> Material for the task:

################

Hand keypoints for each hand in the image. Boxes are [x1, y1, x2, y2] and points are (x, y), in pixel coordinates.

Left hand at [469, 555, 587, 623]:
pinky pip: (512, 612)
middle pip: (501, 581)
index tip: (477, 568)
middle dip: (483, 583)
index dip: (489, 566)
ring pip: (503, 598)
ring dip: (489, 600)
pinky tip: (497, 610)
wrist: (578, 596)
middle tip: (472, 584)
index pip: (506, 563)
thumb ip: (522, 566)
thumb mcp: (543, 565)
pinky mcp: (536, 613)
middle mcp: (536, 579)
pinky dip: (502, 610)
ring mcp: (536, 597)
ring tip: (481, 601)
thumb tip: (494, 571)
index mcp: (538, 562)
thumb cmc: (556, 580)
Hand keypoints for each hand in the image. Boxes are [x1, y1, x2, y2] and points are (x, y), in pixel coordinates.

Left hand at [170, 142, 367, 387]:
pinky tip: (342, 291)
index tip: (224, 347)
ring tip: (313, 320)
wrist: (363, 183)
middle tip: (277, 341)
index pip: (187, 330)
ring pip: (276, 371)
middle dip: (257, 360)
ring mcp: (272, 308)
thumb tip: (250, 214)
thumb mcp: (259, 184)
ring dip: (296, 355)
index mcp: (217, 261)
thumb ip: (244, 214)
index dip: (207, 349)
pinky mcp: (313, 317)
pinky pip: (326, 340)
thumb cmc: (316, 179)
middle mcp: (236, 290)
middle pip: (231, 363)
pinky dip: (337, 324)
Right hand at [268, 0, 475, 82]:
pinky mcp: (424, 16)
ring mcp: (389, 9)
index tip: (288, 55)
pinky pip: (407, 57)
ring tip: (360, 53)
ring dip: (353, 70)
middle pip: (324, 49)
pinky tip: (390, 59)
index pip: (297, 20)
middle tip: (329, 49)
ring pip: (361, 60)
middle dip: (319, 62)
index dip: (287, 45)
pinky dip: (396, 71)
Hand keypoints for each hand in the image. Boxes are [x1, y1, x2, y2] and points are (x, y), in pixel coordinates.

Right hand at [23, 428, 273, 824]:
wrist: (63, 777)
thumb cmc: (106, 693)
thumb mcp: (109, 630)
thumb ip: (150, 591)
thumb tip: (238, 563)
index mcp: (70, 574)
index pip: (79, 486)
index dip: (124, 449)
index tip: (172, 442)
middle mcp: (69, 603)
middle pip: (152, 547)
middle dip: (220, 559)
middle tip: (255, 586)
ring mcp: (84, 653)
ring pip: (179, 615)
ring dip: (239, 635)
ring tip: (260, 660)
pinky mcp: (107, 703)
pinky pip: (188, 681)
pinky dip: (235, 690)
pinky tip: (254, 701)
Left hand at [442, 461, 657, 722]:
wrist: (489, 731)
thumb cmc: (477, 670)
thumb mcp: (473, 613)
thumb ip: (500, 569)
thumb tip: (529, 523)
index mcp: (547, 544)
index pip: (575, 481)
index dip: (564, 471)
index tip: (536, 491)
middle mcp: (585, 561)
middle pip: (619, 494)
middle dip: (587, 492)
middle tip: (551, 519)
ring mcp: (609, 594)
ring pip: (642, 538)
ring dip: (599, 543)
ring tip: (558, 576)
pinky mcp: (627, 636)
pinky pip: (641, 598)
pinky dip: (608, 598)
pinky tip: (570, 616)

################

> Activity: Line by line, repeat the material precisely.

> Exercise result:
Hand keypoints for each hand in the image. Boxes are [x1, y1, x2, y2] and points are (x, y), in pixel coordinates.

Left hand at [469, 555, 587, 623]:
pinky pip: (512, 612)
middle pip: (501, 581)
index tip: (477, 568)
middle dip: (483, 583)
index dip: (489, 566)
ring pip: (503, 598)
ring dip: (489, 600)
pinky tip: (497, 610)
wrist: (578, 596)
middle tip: (472, 584)
index pip: (506, 563)
thumb ip: (522, 566)
thumb mcp: (543, 565)
pinky mcp: (536, 613)
middle mcp: (536, 579)
pinky dip: (502, 610)
ring mcp: (536, 597)
ring tip: (481, 601)
thumb tip: (494, 571)
index mcp: (538, 562)
thumb cmc: (556, 580)
Hand keypoints for each hand in the image. Boxes are [x1, y1, x2, y2] and points are (x, y), in pixel coordinates.

Left hand at [170, 142, 367, 387]:
pinky tip: (342, 291)
index tip: (224, 347)
ring tip: (313, 320)
wrist: (363, 183)
middle tip: (277, 341)
index pip: (187, 330)
ring pip: (276, 371)
middle dip: (257, 360)
ring mcp: (272, 308)
thumb tip: (250, 214)
thumb mcp: (259, 184)
ring dip: (296, 355)
index mcp: (217, 261)
thumb ip: (244, 214)
index dip: (207, 349)
pinky mcp: (313, 317)
pinky pip: (326, 340)
thumb cmc: (316, 179)
middle mcp: (236, 290)
middle pip: (231, 363)
pinky dip: (337, 324)
Right hand at [268, 0, 475, 82]:
pinky mcp: (424, 16)
ring mcp: (389, 9)
index tip: (288, 55)
pinky pip: (407, 57)
ring tip: (360, 53)
ring dip: (353, 70)
middle pip: (324, 49)
pinky tip: (390, 59)
index pip: (297, 20)
middle tip: (329, 49)
ring pip: (361, 60)
middle dip: (319, 62)
index dip: (287, 45)
pinky dip: (396, 71)
Hand keypoints for each hand in the image. Boxes are [x1, y1, x2, y2] and points are (x, y), in pixel coordinates.

Right hand at [23, 428, 273, 824]:
wrist: (63, 777)
thumb cmc: (106, 693)
thumb mcp: (109, 630)
thumb ip: (150, 591)
thumb tip: (238, 563)
index mcp: (70, 574)
index pip: (79, 486)
index dip: (124, 449)
index tip: (172, 442)
middle mcp: (69, 603)
middle pip: (152, 547)
middle dip: (220, 559)
middle tip: (255, 586)
ring mcp: (84, 653)
ring pip: (179, 615)
ring dip: (239, 635)
ring tip: (260, 660)
pinky mcp: (107, 703)
pinky pip: (188, 681)
pinky dip: (235, 690)
pinky tip: (254, 701)
Left hand at [442, 461, 657, 722]:
wrist: (489, 731)
thumb cmc: (477, 670)
thumb mcp: (473, 613)
thumb ip: (500, 569)
thumb tip: (529, 523)
index mcp: (547, 544)
index pip: (575, 481)
index dip: (564, 471)
index tip: (536, 491)
middle mcp: (585, 561)
middle pip: (619, 494)
middle dip: (587, 492)
middle tip: (551, 519)
ring mcp: (609, 594)
ring pip: (642, 538)
ring dip: (599, 543)
ring tip: (558, 576)
pinky mcp: (627, 636)
pinky pip: (641, 598)
pinky dip: (608, 598)
pinky tip: (570, 616)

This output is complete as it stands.